EddieJayonCrypto

 29 Jul 25

tl;dr

Laos and Vietnam are enhancing bilateral ties through LamoPay, a mobile app enabling streamlined digital payments for tourists and SMEs, facilitating cross-border transactions and reducing costs. At a seminar, Laos introduced LaoApp, an instant messaging platform to be integrated with Vietnam's Vivi...

Laos and Vietnam are strengthening their bilateral relations through the launch of LamoPay, a mobile application designed for digital payments that aims to streamline transactions for tourists and small and medium enterprises (SMEs). Introduced at a seminar in Vietnam with representatives from both nations, the LamoPay e-wallet facilitates seamless cross-border payments, reducing reliance on costly traditional systems. Vietnamese Ambassador to Laos Nguyen Minh Tam emphasized the benefits for SMEs and tourists, highlighting cross-border e-commerce as a critical growth driver by removing geographical and cost obstacles.

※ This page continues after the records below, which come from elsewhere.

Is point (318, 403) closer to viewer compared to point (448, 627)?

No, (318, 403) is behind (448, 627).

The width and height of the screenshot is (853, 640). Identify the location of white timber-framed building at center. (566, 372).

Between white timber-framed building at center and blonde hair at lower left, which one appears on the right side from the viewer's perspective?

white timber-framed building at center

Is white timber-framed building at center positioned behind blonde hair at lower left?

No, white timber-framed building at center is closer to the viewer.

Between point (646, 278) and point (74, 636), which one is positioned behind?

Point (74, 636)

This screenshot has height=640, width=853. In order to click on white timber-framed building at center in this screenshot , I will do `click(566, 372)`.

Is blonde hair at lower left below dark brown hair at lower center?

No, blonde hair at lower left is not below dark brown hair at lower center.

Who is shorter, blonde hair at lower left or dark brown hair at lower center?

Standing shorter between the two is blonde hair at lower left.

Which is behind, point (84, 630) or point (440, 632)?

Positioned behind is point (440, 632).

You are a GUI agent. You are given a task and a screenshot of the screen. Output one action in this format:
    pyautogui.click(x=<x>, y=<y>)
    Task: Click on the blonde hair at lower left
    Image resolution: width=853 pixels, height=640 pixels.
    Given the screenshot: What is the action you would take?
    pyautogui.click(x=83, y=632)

Alongside LamoPay, the seminar featured Laos’ new instant messaging platform, LaoApp, and discussions about integrating it with Vietnam's Vivina Technologies to enhance e-commerce operations. The Vietnamese-Lao company AZ (VLCO) also unveiled plans to support SME cross-border transactions, signaling heightened cooperation in emerging digital technologies focused on e-commerce and logistics.

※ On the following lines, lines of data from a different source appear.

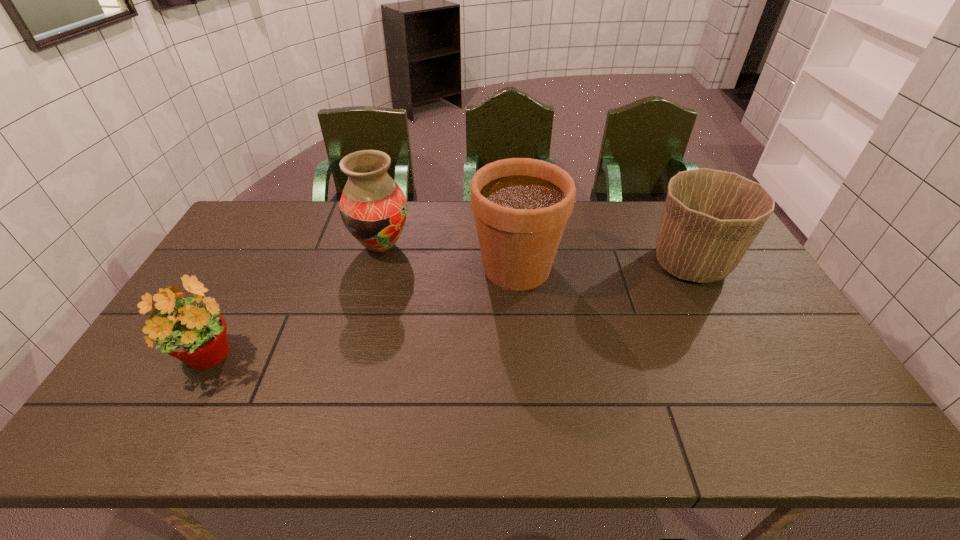
You are a GUI agent. You are given a task and a screenshot of the screen. Output one action in this format:
    pyautogui.click(x=<x>, y=<y>)
    Task: Click on the third object from right to left
    The image size is (960, 540).
    Given the screenshot: What is the action you would take?
    pyautogui.click(x=373, y=208)

Locate an element on the screen. This screenshot has height=540, width=960. the second object from right to left is located at coordinates (521, 206).

This screenshot has height=540, width=960. I want to click on the rightmost object, so click(710, 218).

At what (x,y) coordinates should I click in order to perform the action: click on the nearest flowerpot. Please return your answer as a coordinate pair (x, y). Looking at the image, I should click on (195, 334).

Find the location of `the nearest object`. the nearest object is located at coordinates (195, 334).

This screenshot has height=540, width=960. What are the coordinates of `free space located on the back of the second object from left to right` in the screenshot? It's located at (391, 212).

Find the location of a particular element. This screenshot has height=540, width=960. free space located on the right of the third object from left to right is located at coordinates (615, 268).

Identify the location of free space located 0.210m on the left of the rightmost object. (581, 264).

What are the coordinates of `free location located 0.330m on the right of the nearest flowerpot` in the screenshot? It's located at (378, 359).

Where is `vase located at the far edge`? Image resolution: width=960 pixels, height=540 pixels. vase located at the far edge is located at coordinates (373, 208).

In embracing digitalization, both countries announced initiatives that include the launch of AI-powered e-commerce websites and progress toward central bank digital currencies (CBDCs) in Laos, aiming to boost financial inclusion. Vietnam is meanwhile developing an international financial center in Da Nang and has legalized digital assets, with blockchain technology finding expanded use beyond payments.

Meanwhile, digital payment adoption is accelerating at a remarkable pace in Malaysia, where consumer enthusiasm notably exceeds that in North America and Europe. A Mastercard survey reports that 99% of Malaysians intend to use digital wallets, QR code payments, and Tap to Pay features, with QR payments already at 64% adoption. This contrasts sharply with slower uptake in Western nations, while the overall Southeast Asian average sits at 53%. Analysts predict digital payments will outpace cash transactions in Malaysia by 2026, supported by the rise of AI-infused super applications reshaping consumer habits.

Despite this rapid embrace, security concerns remain high in Malaysia, where the majority of consumers worry about data breaches and prefer biometric payment methods for their enhanced protection. The government’s pro-digital initiatives, such as the Digital Asset Innovation Hub and regulatory explorations into tokenization, are crucial in facilitating this digital transformation and ensuring secure, innovative payment solutions continue to flourish across the region.